Die Lebensdauer der Module beträgt 20, teilweise sogar bis zu 50 Jahre. Das heißt, sie können lange genutzt werden, ehe sie ausgetauscht werden müssen.

Es gibt aber auch alte, eigentlich ausrangierte Photovoltaikanlagen, die recycelt wurden und als Balkonsolar neu verkauft werden. Ihr ökologischer Fußabdruck wurde also schon abgebaut und man kann direkt mit einer positiven Ökobilanz starten.

Zudem sollte darauf geachtet werden, dass deutsche oder europäische Produkte gekauft werden. Hier ist der Transportweg kürzer und es gibt strengere Richtlinien bei der Herstellung.

Lohnen sich Balkonkraftwerke für mich persönlich?

Die Kosten für ein Balkonkraftwerk belaufen sich je nach Anbieter auf etwa 600 bis 700 Euro pro Solarmodul. Im Vergleich zum Klima dauert es finanziell etwas länger, bis sich die Photovoltaikanlagen lohnen. Das hängt unter anderem vom Stromverbrauch und dem -tarif ab. Nach fünf Jahren haben sich die Anschaffungskosten in vielen Fällen schon amortisiert. Wer es genau wissen will, kann im Internet mit einem Rechner herausfinden, wie viel Strom und wie viel Geld mit so einem Balkonsolargerät im eigenen Haushalt gespart werden können.

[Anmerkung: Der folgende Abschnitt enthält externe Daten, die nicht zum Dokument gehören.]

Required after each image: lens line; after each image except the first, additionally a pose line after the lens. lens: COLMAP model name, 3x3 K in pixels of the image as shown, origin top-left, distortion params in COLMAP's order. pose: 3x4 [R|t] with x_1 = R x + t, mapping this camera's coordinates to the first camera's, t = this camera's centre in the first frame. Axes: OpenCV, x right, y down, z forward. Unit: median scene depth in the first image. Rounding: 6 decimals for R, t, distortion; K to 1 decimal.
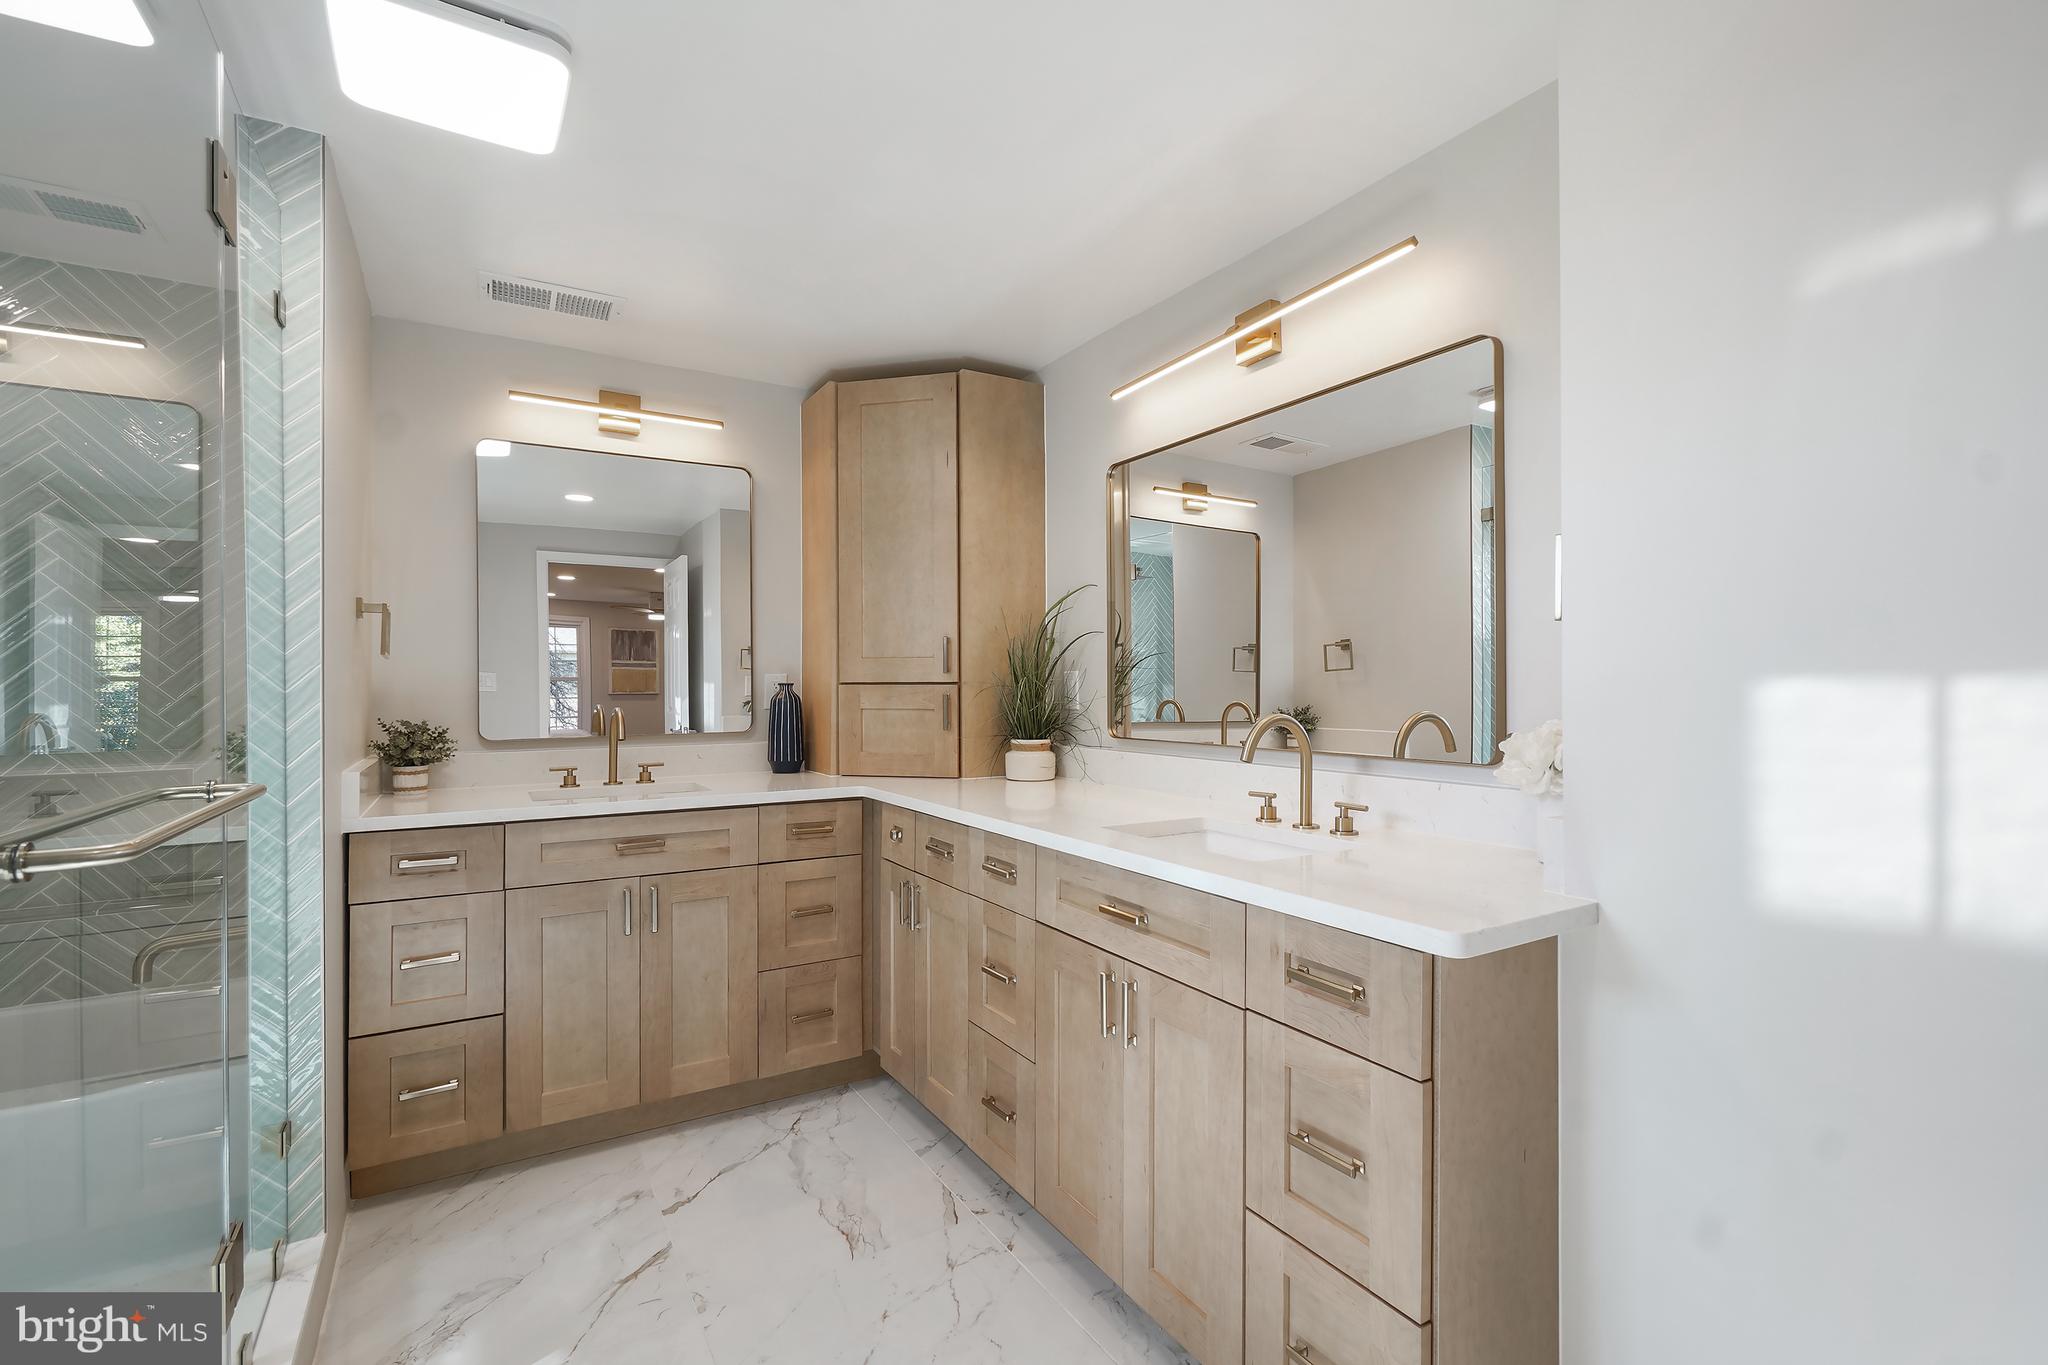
lens RADIAL K [[901.1, 0, 1024.0], [0, 901.1, 684.5], [0, 0, 1]] dist [-0.001220, -0.002511]
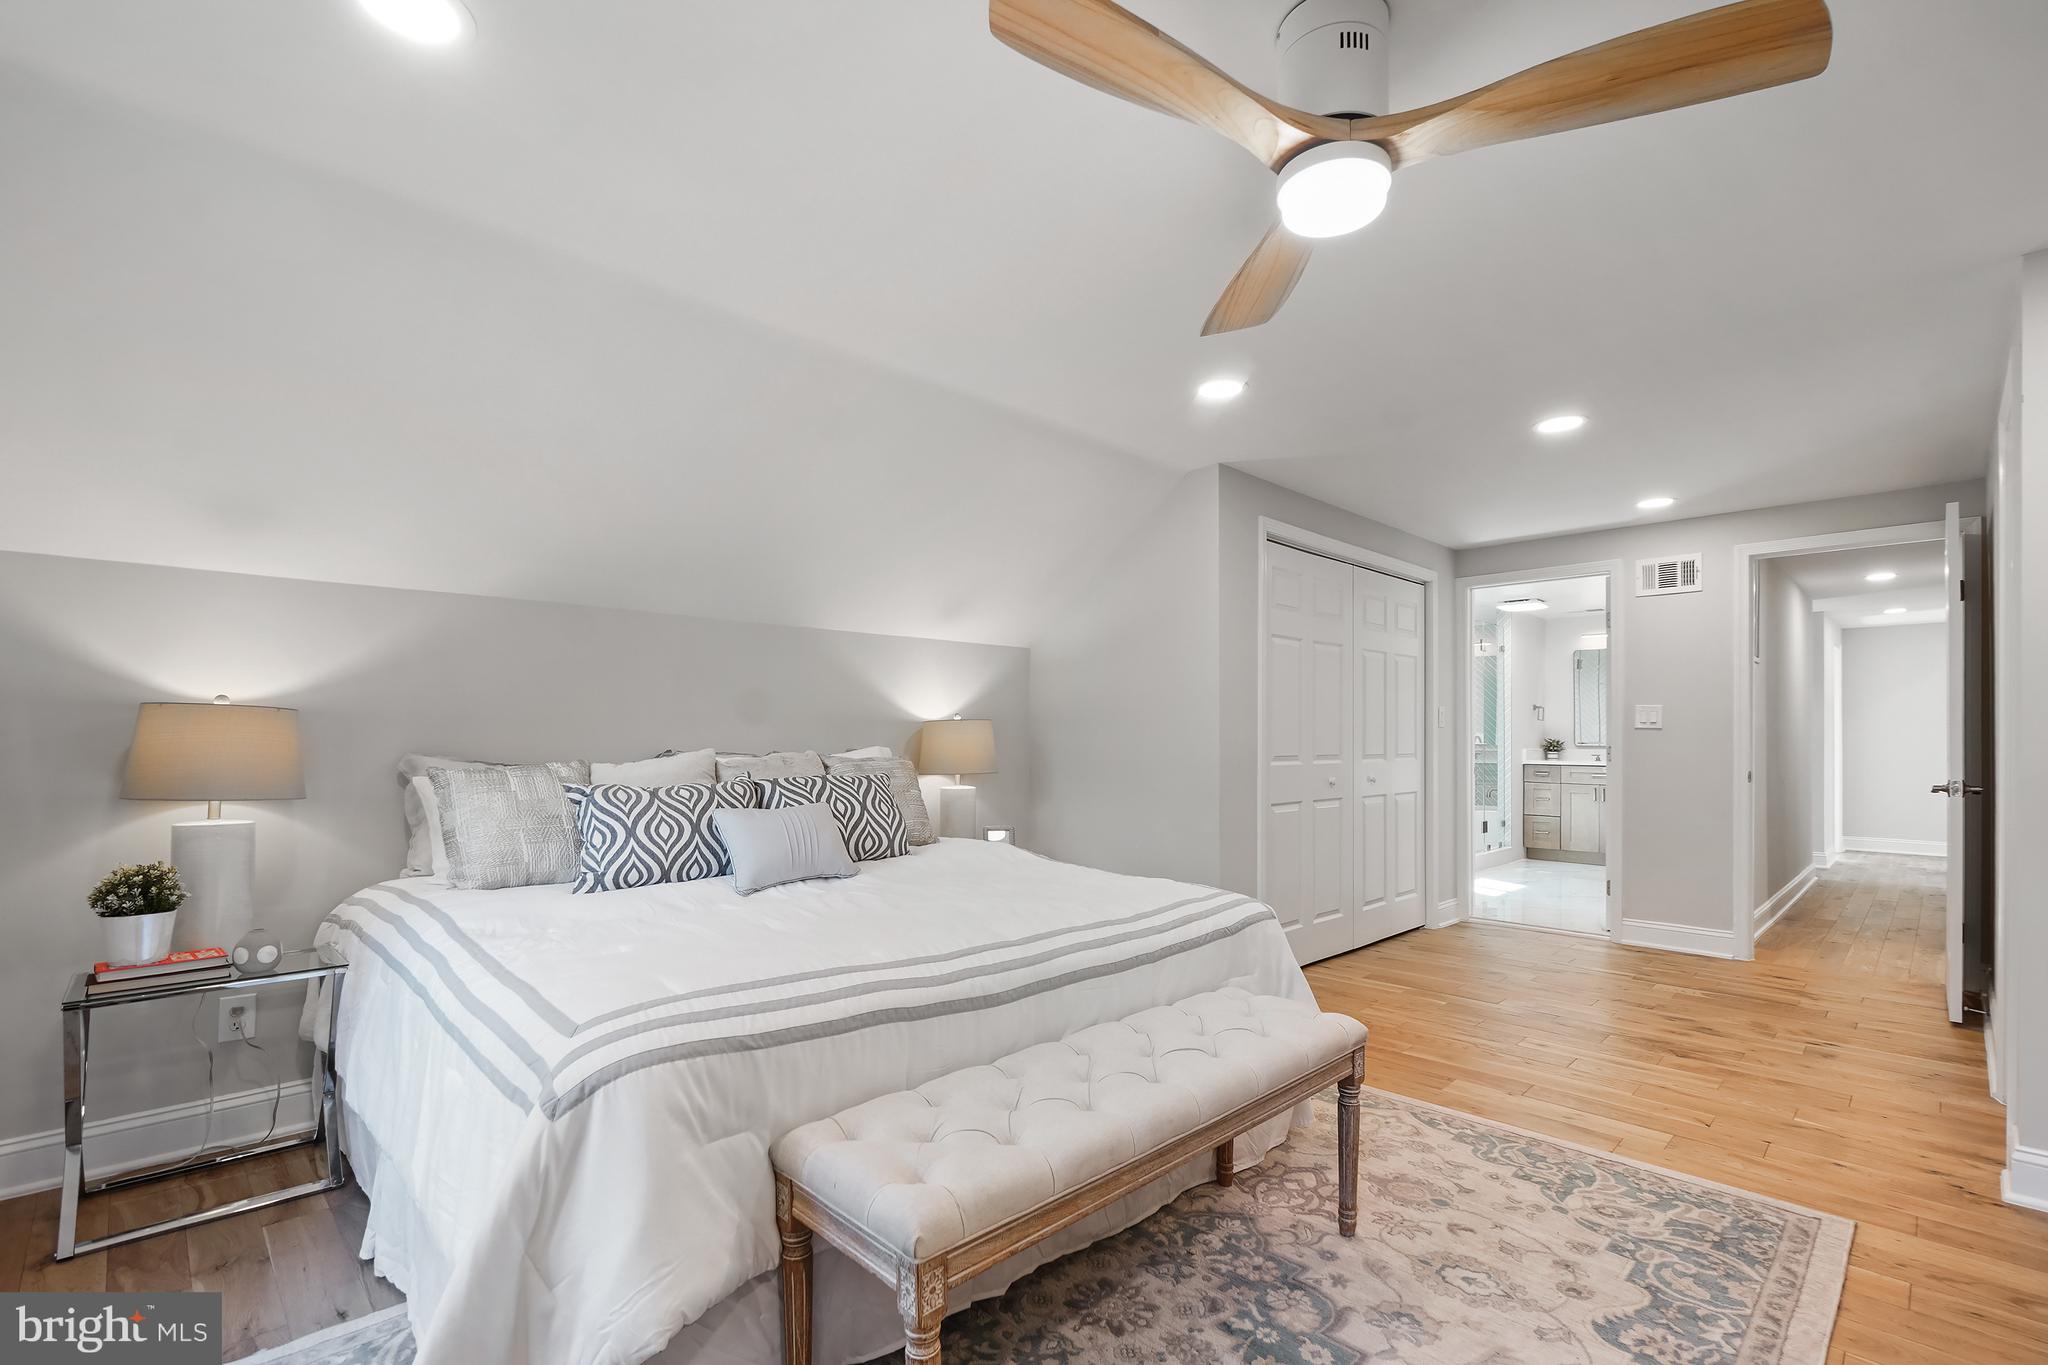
lens RADIAL K [[901.1, 0, 1048.4], [0, 901.1, 741.2], [0, 0, 1]] dist [-0.001220, -0.002511]
pose [[0.220103, 0.005110, -0.975463, 2.262519], [0.002477, 0.999980, 0.005798, 0.025464], [0.975473, -0.003693, 0.220086, -1.645886]]
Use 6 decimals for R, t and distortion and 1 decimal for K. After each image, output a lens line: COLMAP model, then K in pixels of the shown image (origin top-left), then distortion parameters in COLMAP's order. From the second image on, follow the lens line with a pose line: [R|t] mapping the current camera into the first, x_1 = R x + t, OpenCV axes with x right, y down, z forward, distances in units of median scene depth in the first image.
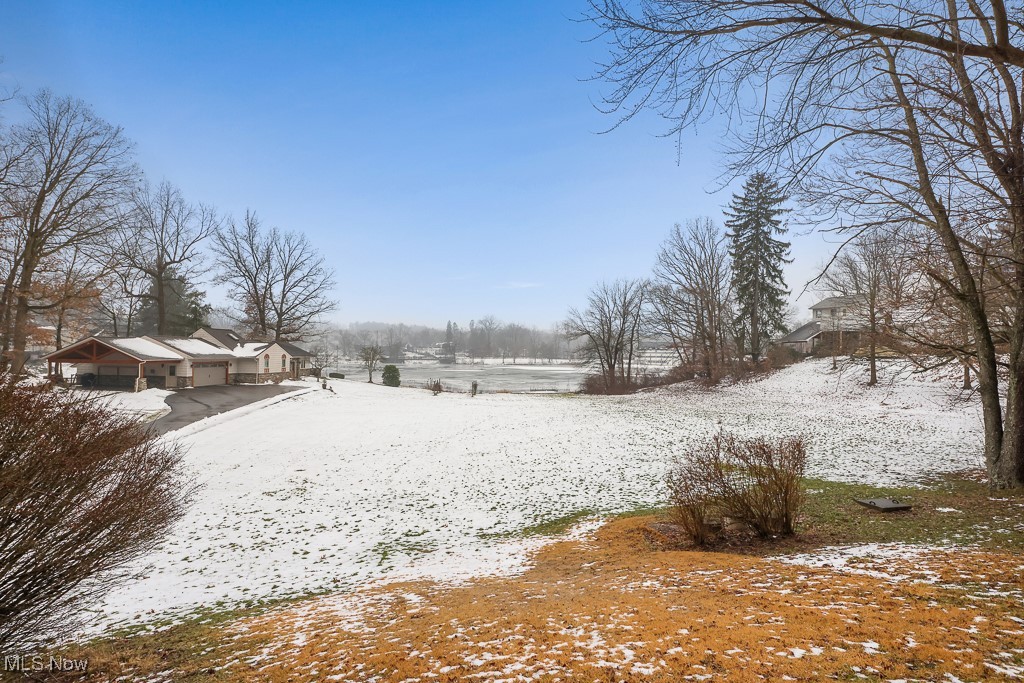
lens RADIAL K [[513.0, 0, 519.5], [0, 513.0, 345.2], [0, 0, 1]] dist [-0.002496, 0.000382]
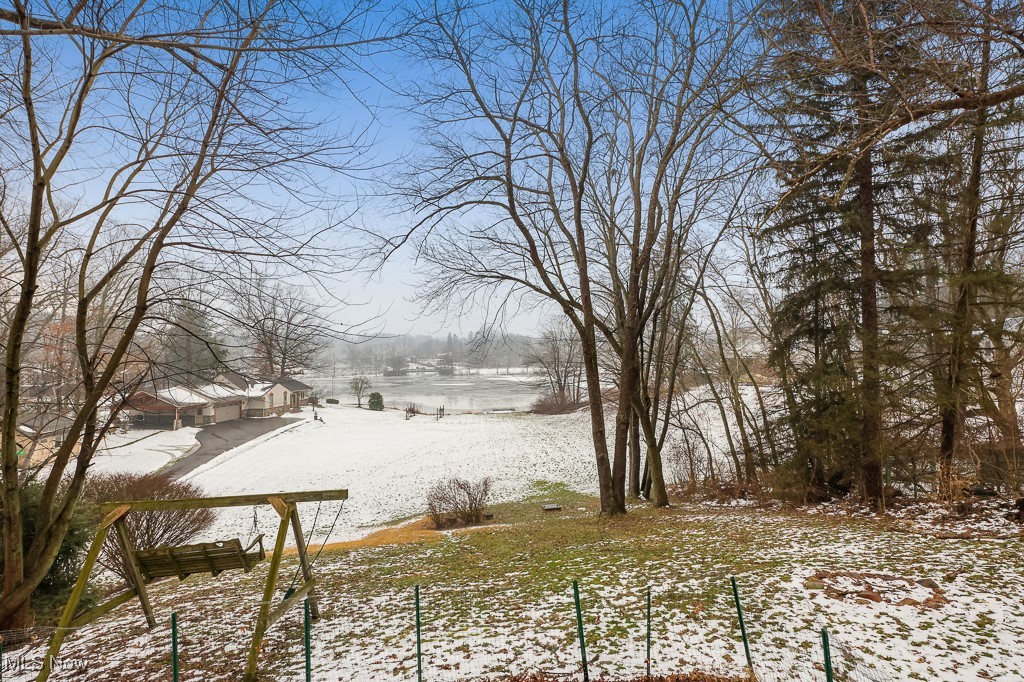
lens RADIAL K [[500.9, 0, 510.6], [0, 500.9, 336.0], [0, 0, 1]] dist [0.005287, 0.000484]
pose [[0.999187, -0.026882, -0.030054, 0.120993], [0.026140, 0.999350, -0.024814, -0.064339], [0.030701, 0.024008, 0.999240, -0.197362]]
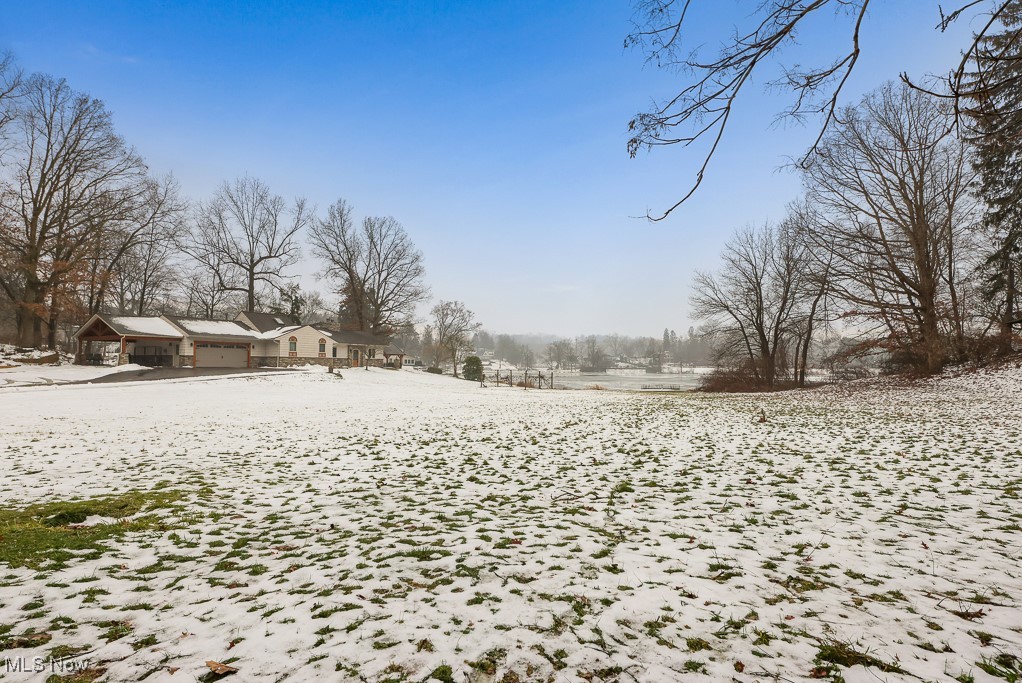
lens RADIAL K [[512.0, 0, 510.0], [0, 512.0, 345.7], [0, 0, 1]] dist [-0.002496, 0.000382]
pose [[0.887293, -0.023732, -0.460595, 0.228769], [0.010334, 0.999448, -0.031589, 0.055536], [0.461090, 0.023268, 0.887048, 0.299824]]
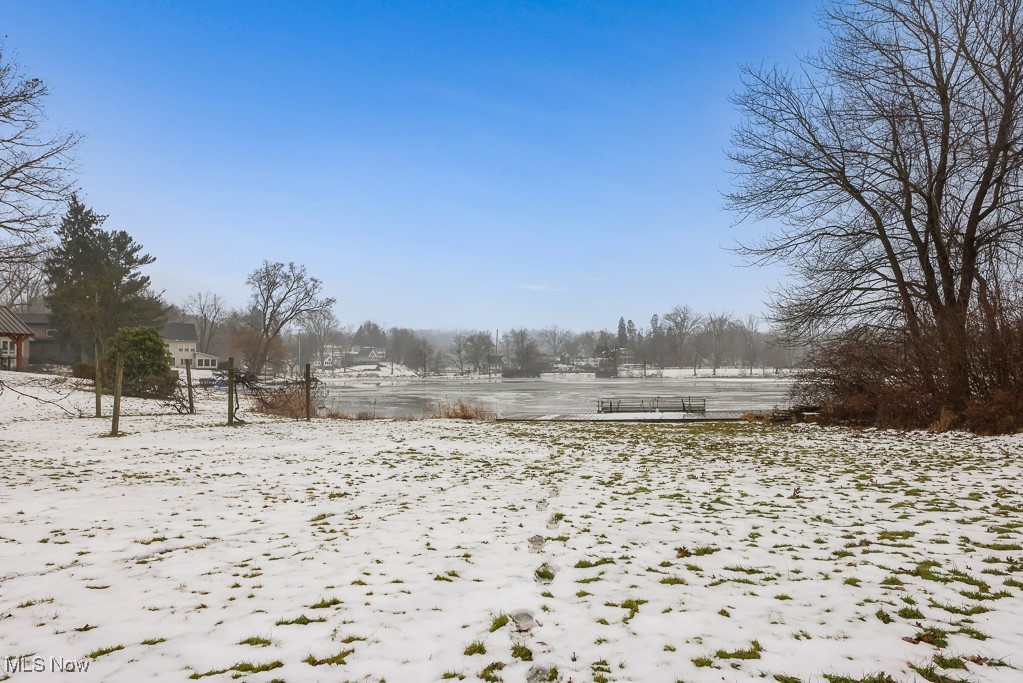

Immer mehr Kommunen, Bundesländer, Regionalverbände, aber auch einige Netzbetreiber und Stromverbände, fördern die Anschaffung von Balkonkraftwerken. Gelegentlich finden sich auch örtliche Sponsoren, die einen Teil der Kosten abnehmen, um nachhaltige Energien zu fördern. Aufgrund der verhältnismäßig geringen Stromgewinnung gilt der Betrieb der Balkonkraftwerke als reiner Eigenverbrauch und ist dementsprechend nicht umsatzsteuerpflichtig.

Solar auf dem Dach? Alle wichtigen Infos dazu gibt es hier:

Wie gut sind Balkonkraftwerke von den Discountern Lidl und Netto? 

Mittlerweile bieten sogar Discounter Balkonkraftwerke für verhältnismäßig wenig Geld an.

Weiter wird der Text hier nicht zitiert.